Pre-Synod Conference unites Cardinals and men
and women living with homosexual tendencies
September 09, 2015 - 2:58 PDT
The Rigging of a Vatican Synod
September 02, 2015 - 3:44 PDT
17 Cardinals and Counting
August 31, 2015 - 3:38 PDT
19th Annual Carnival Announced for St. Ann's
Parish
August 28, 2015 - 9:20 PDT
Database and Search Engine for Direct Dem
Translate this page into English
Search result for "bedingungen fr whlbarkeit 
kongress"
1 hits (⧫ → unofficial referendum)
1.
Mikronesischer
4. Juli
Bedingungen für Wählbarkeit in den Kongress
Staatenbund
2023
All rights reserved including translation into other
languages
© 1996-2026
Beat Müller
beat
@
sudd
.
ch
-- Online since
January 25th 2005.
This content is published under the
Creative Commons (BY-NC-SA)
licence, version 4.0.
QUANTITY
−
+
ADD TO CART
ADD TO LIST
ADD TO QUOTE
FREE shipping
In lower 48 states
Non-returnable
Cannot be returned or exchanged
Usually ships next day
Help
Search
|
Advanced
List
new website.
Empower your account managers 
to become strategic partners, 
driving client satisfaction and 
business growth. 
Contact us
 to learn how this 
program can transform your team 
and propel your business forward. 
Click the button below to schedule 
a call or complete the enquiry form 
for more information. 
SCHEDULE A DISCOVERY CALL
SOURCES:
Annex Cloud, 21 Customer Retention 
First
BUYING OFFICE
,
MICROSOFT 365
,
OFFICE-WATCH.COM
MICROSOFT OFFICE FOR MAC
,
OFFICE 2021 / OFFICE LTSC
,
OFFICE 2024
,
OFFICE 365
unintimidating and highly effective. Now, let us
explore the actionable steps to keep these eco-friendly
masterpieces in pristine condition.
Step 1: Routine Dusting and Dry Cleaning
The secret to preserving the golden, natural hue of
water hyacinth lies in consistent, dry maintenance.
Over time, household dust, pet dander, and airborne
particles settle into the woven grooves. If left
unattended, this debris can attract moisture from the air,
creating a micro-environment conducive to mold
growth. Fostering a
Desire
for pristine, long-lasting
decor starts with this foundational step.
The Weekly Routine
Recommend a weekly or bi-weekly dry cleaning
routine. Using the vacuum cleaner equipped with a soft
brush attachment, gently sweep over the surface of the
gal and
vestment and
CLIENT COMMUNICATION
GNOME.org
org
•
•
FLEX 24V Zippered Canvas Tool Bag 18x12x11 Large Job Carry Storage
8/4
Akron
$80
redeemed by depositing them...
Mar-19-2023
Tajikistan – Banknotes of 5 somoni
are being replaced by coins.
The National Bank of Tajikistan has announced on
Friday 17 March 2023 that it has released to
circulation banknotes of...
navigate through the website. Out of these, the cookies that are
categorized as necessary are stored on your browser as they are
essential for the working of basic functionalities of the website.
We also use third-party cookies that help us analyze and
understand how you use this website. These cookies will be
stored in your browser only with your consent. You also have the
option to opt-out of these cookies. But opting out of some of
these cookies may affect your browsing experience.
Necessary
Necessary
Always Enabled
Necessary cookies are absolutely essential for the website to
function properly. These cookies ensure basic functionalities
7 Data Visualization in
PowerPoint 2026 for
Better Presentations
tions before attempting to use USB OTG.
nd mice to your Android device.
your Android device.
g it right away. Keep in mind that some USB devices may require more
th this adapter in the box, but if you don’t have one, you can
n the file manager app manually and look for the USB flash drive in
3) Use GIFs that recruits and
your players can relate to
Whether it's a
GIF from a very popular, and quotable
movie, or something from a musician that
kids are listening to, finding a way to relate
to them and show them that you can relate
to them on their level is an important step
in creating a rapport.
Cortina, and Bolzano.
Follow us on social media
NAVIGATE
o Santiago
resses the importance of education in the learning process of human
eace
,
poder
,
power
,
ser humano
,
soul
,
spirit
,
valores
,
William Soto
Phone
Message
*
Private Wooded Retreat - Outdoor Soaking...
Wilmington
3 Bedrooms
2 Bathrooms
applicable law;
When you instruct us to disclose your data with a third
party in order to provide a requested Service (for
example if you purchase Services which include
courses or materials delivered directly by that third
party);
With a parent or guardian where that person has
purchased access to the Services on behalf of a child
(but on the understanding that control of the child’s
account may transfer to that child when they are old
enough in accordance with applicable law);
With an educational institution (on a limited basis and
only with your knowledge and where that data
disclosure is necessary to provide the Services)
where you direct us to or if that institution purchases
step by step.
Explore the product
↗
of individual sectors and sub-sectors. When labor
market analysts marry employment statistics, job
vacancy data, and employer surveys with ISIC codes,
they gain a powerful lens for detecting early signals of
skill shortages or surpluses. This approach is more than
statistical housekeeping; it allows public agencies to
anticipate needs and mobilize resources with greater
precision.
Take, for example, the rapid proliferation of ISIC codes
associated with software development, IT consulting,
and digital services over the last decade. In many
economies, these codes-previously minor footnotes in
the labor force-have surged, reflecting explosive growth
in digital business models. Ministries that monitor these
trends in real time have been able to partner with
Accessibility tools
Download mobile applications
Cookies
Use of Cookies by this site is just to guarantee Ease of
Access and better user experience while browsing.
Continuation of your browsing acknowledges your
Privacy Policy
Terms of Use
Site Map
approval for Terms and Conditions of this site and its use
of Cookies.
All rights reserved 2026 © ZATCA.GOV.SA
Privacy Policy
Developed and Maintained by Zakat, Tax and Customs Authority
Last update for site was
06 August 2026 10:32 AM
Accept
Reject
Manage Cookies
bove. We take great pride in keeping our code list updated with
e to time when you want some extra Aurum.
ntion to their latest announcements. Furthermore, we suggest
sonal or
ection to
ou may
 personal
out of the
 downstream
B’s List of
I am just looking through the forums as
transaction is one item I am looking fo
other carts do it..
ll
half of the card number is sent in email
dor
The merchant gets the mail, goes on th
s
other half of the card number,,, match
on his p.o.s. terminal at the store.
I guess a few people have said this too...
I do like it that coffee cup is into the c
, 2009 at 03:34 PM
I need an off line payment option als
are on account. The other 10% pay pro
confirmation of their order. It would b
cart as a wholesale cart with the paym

→ What to work on
The first line of the entries above and every line after it, up to and including the line with "Recommend a weekly or bi-weekly dry cleaning", should be set down exactly.

→ Output for this task
Pre-Synod Conference unites Cardinals and men
and women living with homosexual tendencies
September 09, 2015 - 2:58 PDT
The Rigging of a Vatican Synod
September 02, 2015 - 3:44 PDT
17 Cardinals and Counting
August 31, 2015 - 3:38 PDT
19th Annual Carnival Announced for St. Ann's
Parish
August 28, 2015 - 9:20 PDT
Database and Search Engine for Direct Dem
Translate this page into English
Search result for "bedingungen fr whlbarkeit 
kongress"
1 hits (⧫ → unofficial referendum)
1.
Mikronesischer
4. Juli
Bedingungen für Wählbarkeit in den Kongress
Staatenbund
2023
All rights reserved including translation into other
languages
© 1996-2026
Beat Müller
beat
@
sudd
.
ch
-- Online since
January 25th 2005.
This content is published under the
Creative Commons (BY-NC-SA)
licence, version 4.0.
QUANTITY
−
+
ADD TO CART
ADD TO LIST
ADD TO QUOTE
FREE shipping
In lower 48 states
Non-returnable
Cannot be returned or exchanged
Usually ships next day
Help
Search
|
Advanced
List
new website.
Empower your account managers 
to become strategic partners, 
driving client satisfaction and 
business growth. 
Contact us
 to learn how this 
program can transform your team 
and propel your business forward. 
Click the button below to schedule 
a call or complete the enquiry form 
for more information. 
SCHEDULE A DISCOVERY CALL
SOURCES:
Annex Cloud, 21 Customer Retention 
First
BUYING OFFICE
,
MICROSOFT 365
,
OFFICE-WATCH.COM
MICROSOFT OFFICE FOR MAC
,
OFFICE 2021 / OFFICE LTSC
,
OFFICE 2024
,
OFFICE 365
unintimidating and highly effective. Now, let us
explore the actionable steps to keep these eco-friendly
masterpieces in pristine condition.
Step 1: Routine Dusting and Dry Cleaning
The secret to preserving the golden, natural hue of
water hyacinth lies in consistent, dry maintenance.
Over time, household dust, pet dander, and airborne
particles settle into the woven grooves. If left
unattended, this debris can attract moisture from the air,
creating a micro-environment conducive to mold
growth. Fostering a
Desire
for pristine, long-lasting
decor starts with this foundational step.
The Weekly Routine
Recommend a weekly or bi-weekly dry cleaning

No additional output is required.